The global figure represents the highest cost-per-data-breach incident in the 17-year history of IBM's annual "Cost of a Data Breach" report.
"Higher data breach costs are yet another added expense for businesses in the wake of rapid technology shifts during the pandemic," Chris McCurdy, vice president and general manager of IBM Security, said in a Wednesday statement.
He added, however, that "while data breach costs reached a record high over the past year, the report also showed positive signs about the impact of modern security tactics, such as AI, automation and the adoption of a zero trust approach – which may pay off in reducing the cost of these incidents further down the line."
A jarring series of cyberattacks in recent months on private and federal entities — including the 2020 SolarWinds hack, which put hundreds of agencies and companies at risk — and the Colonial Pipeline ransomware attack that led to a temporary gas shortage along the East Coast in May have shed new light on the monetary impacts of cyberattacks and the importance of cybersecurity.
The U.S. experienced the most expensive breaches at more than $9 million per incident, followed by the entire Middle East at $6.9 million and Canada at $5.4 million.
The cost of data breaches also saw a 10% increase compared to last year's report as companies adapted to an increasingly digital workforce due to the COVID-19 pandemic, according to the survey of 500 organizations.
Data breaches cost more than $1 million more on average when remote work was included as a factor in the cyberattack incidents reported, according to IBM.
The health care, retail, hospitality and consumer manufacturing/distribution industries saw the most significant increase in costs related to data breaches.

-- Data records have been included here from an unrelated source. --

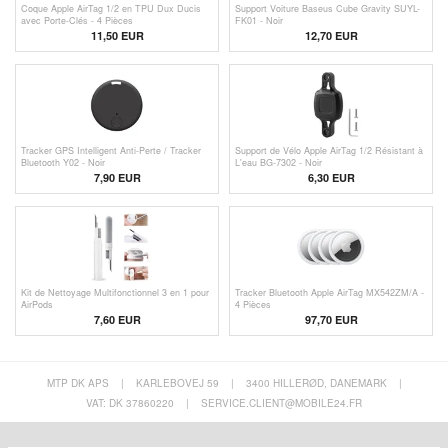
Coque Apple AirTag 1/2 en TPU Dux Ducis
Support Voiture Baseus Cube Gravity SUYL-
avec Porte-Clés - 4 Pièces
FK01 - Noir
11,50
EUR
12,70 EUR
Tracker GPS Intelligent Anti-Perte / Tracker
Support de Vélo Apple AirTag 1/2 Résistant à
Bluetooth Y02 - Noir
L'eau BG-7302 - Noir
7,90
EUR
6,30
EUR
Kit de Nettoyage Multifonctionnel 3 en 1 pour
Tracker Bluetooth Apple AirTag MX542ZM/A -
AirPods
4 Pièces
7,60 EUR
97,70
EUR
MTP DK APS
|
KARLEBOVEJ 59
|
3400 HILLERØD, DANEMARK
|
VAT: DK 37860220
|
SERVICE.CLIENT@MOBILE24.FR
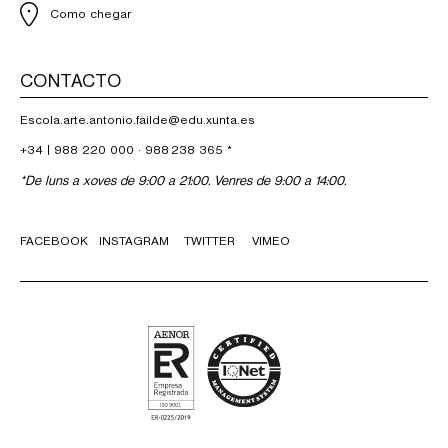
Como chegar
CONTACTO
Escola.arte.antonio.failde@edu.xunta.es
+34 |
988 220 000
·
988 238 365
*
*De luns a xoves de 9:00 a 21:00. Venres de 9:00 a 14:00.
FACEBOOK
INSTAGRAM
TWITTER
VIMEO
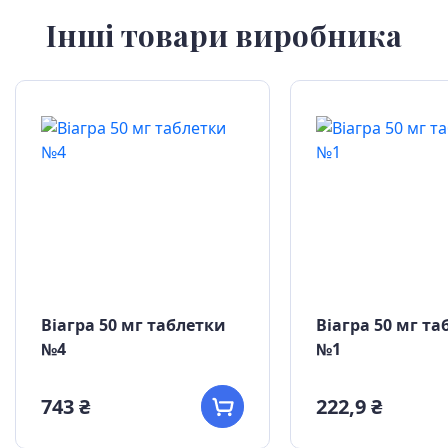
Інші товари виробника
Віагра 50 мг таблетки
Віагра 50 мг т
№4
№1
743 ₴
222,9 ₴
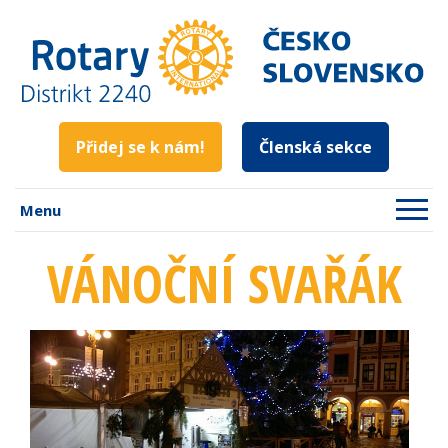
Přidej se k nám!
Členská sekce
Menu
VÁNOČNÍ SVAŘÁK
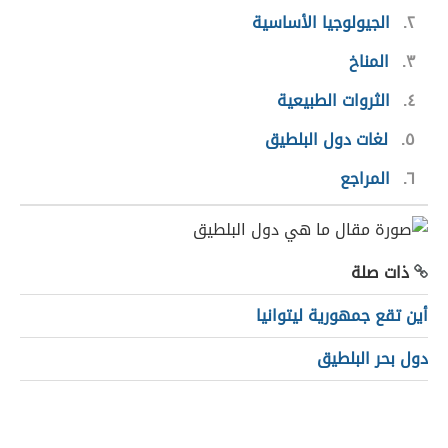
٢
الجيولوجيا الأساسية
٣
المناخ
٤
الثروات الطبيعية
٥
لغات دول البلطيق
٦
المراجع
ذات صلة
أين تقع جمهورية ليتوانيا
دول بحر البلطيق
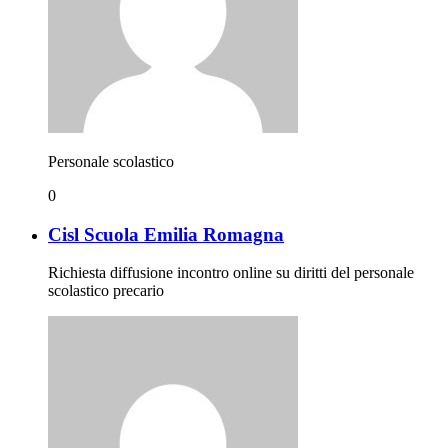
Personale scolastico
0
Cisl Scuola Emilia Romagna
Richiesta diffusione incontro online su diritti del personale
scolastico precario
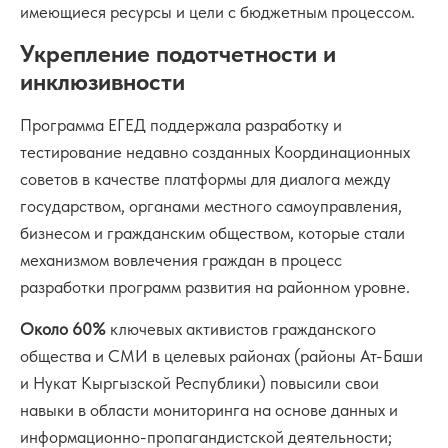
имеющиеся ресурсы и цели с бюджетным процессом.
Укрепление подотчетности и
инклюзивности
Программа ЕГЕД поддержала разработку и
тестирование недавно созданных Координационных
советов в качестве платформы для диалога между
государством, органами местного самоуправления,
бизнесом и гражданским обществом, которые стали
механизмом вовлечения граждан в процесс
разработки программ развития на районном уровне.
Около 60%
ключевых активистов гражданского
общества и СМИ в целевых районах (районы Ат-Баши
и Нукат Кыргызской Республики) повысили свои
навыки в области мониторинга на основе данных и
информационно-пропагандистской деятельности;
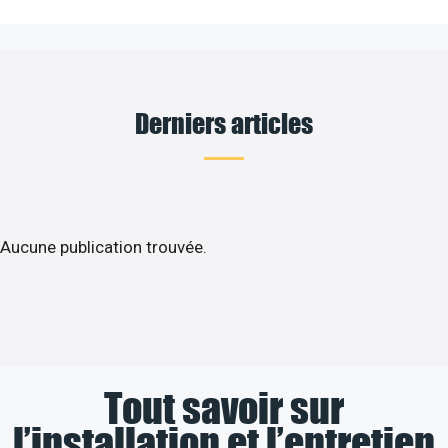
Derniers articles
Aucune publication trouvée.
Tout savoir sur
l’installation et l’entretien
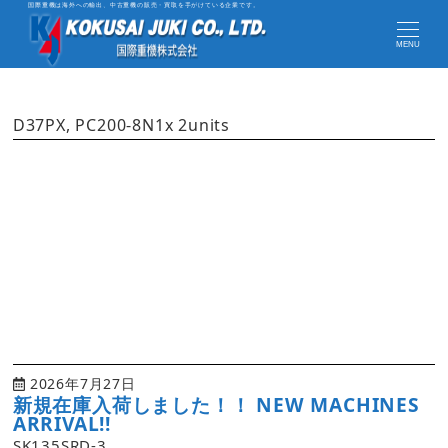
国際重機は海外への輸出、中古重機の販売・買取を手がけている企業です。
MENU
D37PX, PC200-8N1x 2units
2026年7月27日
新規在庫入荷しました！！ NEW MACHINES
ARRIVAL!!
SK135SRD-3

Health care, specifically, recorded an average $9.23 million cost per incident, representing a $2 million increase year-over-year.

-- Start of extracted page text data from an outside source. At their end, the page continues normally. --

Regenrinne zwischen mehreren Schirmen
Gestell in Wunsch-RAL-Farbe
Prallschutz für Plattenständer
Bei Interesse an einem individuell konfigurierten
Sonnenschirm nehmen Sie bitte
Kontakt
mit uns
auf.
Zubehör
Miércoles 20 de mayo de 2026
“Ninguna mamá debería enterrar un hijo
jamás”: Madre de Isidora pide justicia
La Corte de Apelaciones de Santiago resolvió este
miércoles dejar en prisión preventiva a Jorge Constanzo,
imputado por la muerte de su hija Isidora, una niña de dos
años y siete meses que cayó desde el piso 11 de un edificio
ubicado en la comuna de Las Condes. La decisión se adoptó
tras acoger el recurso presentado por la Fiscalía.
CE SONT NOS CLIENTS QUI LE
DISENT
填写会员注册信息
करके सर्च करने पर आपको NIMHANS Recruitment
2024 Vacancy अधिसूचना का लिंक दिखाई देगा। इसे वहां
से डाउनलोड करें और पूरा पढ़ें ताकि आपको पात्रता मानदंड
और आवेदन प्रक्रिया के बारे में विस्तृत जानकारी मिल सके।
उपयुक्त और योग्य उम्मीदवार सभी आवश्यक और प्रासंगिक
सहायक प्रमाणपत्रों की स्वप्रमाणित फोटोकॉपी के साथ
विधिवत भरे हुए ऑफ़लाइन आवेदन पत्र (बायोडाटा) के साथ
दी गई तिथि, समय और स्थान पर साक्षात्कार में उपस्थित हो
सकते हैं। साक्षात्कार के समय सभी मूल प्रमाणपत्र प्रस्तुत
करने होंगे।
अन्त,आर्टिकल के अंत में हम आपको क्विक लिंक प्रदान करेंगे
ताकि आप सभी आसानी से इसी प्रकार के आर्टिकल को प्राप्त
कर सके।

Stolen user credentials (such as usernames and passwords) were the most common cause behind data breaches, and customer data (such as names, emails and passwords) was the most common data to be exposed in breaches.
Cyberattack mitigation technology including artificial intelligence (AI), security analytics and encryption helped save companies between $1.25 million and $1.49 million compared to those that did not use those tools.
It also took companies longer on average to detect and contain breaches. Organizations, on average, took 212 days to detect breaches and 75 to contain them.